Coroava êste magnífico e luzido acompanhamento a Rainha Nossa Senhora, riquíssimamente vestida com manto de tafetá tecido com fio de prata e recamado de lantejoulas; o peitilho era todo guarnecido de flores de brilhantes de excessivo preço e admirável artifício, sôbre o qual pendia de fita vermelha a Cruz da Ordem de Cristo composta de brilhantes-diamantes de pasmosa grandeza. O toucado fingia uma coroa imperial tecida de jóias do mais subido valor e cingia-lhe a régia fronte com tal arte que figurava ser uma só pedra sem semelhante na preciosidade e bom gôsto. O manto real, que lhe caía dos ombros, era de volante carmesim tecido a prata e guarnecido pelas extremidades com rendas de oiro. No corpo do manto viam-se, dispostos em proporcionadas distâncias, cento e vinte castelos com reais quinas, tecidos a oiro.
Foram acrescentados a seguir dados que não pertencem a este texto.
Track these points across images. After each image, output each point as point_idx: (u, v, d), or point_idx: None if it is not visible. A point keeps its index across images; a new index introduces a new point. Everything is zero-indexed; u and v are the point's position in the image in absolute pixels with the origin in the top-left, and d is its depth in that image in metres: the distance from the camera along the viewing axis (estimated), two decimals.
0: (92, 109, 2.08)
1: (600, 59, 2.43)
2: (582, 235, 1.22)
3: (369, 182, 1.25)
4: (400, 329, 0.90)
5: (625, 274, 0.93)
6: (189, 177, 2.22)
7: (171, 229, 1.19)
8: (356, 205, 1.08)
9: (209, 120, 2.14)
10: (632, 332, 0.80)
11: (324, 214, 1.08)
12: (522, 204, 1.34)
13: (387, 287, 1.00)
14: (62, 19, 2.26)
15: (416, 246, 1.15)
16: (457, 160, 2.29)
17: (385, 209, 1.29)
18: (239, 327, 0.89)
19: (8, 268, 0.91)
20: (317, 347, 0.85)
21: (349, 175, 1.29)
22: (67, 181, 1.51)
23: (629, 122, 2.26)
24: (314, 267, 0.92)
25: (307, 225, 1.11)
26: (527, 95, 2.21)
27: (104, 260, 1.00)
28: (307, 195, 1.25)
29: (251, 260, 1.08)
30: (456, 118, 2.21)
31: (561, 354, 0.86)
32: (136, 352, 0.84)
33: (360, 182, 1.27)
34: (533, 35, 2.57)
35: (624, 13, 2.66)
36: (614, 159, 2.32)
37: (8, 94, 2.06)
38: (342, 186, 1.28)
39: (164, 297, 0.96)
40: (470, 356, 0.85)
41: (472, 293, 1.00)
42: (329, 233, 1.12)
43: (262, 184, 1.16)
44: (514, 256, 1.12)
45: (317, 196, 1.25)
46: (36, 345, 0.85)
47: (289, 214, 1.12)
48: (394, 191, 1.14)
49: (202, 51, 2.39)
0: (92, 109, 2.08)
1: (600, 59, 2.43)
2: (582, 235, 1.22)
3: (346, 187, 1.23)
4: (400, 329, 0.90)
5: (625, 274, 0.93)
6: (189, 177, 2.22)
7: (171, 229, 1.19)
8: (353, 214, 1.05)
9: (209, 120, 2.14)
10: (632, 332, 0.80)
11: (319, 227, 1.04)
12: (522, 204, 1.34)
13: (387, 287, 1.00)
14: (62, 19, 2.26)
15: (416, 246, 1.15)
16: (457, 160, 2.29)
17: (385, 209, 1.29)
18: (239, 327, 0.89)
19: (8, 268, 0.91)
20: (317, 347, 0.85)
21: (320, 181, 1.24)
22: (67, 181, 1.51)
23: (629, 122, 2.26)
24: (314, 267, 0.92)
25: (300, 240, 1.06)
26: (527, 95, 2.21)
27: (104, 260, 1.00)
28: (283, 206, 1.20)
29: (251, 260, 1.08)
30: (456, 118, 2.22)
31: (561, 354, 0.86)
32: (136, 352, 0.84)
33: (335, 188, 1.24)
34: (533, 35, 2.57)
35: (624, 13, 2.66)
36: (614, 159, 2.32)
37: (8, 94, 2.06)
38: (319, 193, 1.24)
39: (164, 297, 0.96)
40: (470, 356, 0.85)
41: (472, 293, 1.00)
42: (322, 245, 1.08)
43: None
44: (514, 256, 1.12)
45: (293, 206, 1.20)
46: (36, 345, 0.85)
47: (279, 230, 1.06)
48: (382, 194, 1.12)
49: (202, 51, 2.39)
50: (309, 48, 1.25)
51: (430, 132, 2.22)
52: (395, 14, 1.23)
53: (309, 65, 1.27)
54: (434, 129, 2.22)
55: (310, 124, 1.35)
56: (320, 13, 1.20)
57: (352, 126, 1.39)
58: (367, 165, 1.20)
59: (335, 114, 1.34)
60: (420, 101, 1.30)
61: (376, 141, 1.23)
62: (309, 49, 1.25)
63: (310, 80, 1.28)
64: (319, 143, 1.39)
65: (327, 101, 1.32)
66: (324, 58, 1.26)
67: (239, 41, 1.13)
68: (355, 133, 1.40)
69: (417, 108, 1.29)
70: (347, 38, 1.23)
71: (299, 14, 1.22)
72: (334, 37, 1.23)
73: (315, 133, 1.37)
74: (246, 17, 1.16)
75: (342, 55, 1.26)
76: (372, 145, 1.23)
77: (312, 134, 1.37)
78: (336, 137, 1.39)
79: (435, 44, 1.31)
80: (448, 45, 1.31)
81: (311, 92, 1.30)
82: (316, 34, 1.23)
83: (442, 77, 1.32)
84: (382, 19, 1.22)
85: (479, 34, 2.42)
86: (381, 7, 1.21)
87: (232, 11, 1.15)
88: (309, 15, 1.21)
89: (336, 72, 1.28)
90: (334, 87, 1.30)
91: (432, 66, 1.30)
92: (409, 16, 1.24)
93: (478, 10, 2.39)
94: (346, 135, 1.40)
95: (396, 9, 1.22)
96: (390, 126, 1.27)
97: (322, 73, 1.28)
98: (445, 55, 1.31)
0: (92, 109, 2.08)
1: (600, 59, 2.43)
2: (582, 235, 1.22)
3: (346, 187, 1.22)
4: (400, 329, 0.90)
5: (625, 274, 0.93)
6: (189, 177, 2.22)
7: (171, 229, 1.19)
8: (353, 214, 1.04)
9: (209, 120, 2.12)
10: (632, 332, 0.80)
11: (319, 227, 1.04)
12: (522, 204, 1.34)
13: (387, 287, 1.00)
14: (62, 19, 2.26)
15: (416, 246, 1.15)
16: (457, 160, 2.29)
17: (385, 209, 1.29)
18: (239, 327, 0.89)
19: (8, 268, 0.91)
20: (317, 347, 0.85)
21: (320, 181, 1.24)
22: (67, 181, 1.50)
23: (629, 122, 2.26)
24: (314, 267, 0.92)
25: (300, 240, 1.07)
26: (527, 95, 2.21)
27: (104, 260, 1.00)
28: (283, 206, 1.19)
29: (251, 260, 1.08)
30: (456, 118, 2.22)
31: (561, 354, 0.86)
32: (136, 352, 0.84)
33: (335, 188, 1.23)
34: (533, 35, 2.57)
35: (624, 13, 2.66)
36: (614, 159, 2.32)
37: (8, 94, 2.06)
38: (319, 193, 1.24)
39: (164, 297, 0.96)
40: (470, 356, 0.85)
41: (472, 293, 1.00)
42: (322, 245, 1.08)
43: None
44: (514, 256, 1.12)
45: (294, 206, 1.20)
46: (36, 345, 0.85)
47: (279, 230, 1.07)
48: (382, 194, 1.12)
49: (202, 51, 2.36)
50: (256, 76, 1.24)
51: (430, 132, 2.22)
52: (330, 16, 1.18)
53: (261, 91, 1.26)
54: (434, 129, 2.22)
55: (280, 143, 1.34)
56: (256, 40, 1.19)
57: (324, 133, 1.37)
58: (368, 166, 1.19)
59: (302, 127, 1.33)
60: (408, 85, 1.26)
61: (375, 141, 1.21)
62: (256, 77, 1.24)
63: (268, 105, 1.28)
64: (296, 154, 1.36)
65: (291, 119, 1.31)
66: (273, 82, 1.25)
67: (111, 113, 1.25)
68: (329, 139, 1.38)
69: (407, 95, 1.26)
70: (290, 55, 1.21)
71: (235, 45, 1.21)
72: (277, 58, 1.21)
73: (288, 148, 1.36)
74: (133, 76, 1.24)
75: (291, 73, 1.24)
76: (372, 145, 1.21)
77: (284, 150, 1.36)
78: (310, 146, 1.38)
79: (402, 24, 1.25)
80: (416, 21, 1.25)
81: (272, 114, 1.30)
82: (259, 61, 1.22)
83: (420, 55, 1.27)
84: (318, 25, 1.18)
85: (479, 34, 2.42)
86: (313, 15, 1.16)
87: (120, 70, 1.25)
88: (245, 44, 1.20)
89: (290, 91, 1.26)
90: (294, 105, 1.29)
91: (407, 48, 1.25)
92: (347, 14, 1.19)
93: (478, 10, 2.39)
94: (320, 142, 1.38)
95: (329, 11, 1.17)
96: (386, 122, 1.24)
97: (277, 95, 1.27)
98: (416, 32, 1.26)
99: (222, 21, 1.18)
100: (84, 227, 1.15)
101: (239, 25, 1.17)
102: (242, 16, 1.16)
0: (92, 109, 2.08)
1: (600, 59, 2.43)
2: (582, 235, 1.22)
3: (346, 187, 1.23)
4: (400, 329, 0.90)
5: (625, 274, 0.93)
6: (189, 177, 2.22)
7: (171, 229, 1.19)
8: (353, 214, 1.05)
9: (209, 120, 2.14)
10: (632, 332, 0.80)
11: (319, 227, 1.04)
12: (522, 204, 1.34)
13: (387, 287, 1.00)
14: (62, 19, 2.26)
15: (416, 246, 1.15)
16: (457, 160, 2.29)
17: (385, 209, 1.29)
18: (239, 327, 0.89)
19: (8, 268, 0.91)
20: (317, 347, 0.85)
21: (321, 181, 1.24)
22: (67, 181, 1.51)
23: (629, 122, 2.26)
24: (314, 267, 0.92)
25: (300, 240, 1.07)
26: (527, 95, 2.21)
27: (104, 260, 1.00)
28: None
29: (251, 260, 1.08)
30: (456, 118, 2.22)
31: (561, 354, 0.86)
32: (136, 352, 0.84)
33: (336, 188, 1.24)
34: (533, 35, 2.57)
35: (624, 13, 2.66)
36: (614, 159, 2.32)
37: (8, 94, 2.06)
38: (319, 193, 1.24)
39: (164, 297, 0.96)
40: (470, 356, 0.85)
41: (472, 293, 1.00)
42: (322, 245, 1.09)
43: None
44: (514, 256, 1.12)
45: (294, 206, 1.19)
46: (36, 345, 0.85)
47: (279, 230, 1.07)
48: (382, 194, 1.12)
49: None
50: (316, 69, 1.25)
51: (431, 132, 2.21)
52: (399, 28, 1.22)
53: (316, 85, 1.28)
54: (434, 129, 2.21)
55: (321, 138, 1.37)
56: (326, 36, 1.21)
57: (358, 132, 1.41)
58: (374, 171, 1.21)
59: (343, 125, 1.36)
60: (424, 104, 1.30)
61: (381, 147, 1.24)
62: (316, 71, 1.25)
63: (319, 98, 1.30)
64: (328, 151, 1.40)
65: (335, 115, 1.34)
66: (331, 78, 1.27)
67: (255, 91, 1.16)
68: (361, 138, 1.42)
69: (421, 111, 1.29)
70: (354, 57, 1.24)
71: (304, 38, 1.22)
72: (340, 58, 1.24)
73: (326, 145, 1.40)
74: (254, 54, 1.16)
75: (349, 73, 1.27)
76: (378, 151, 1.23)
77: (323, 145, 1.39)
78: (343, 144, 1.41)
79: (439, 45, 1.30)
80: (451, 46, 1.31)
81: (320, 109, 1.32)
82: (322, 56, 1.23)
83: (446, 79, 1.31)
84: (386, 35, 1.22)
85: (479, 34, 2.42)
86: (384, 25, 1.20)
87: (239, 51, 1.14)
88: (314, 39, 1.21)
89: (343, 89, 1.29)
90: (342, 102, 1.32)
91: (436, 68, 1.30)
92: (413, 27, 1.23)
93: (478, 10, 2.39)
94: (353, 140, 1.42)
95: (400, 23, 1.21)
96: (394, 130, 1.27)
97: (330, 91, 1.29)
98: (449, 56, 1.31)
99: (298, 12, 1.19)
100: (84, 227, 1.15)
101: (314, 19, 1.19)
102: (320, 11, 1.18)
Servia de braceiro a sua majestade, o Senhor D. João, seu Mordomo-mor; acompanhava-a do lado esquerdo o Marquês de Tancos, e pegava-lhe na cauda do mando a Marquesa de Vila Flor, Camareira-mor. Fechavam o cortejo as damas de honor: Condessas de Galveias e de Lumiares, e mais oito damas todas vestidas à imperial, com seu adorno de ricos adereços e preciosas flores de diamantes.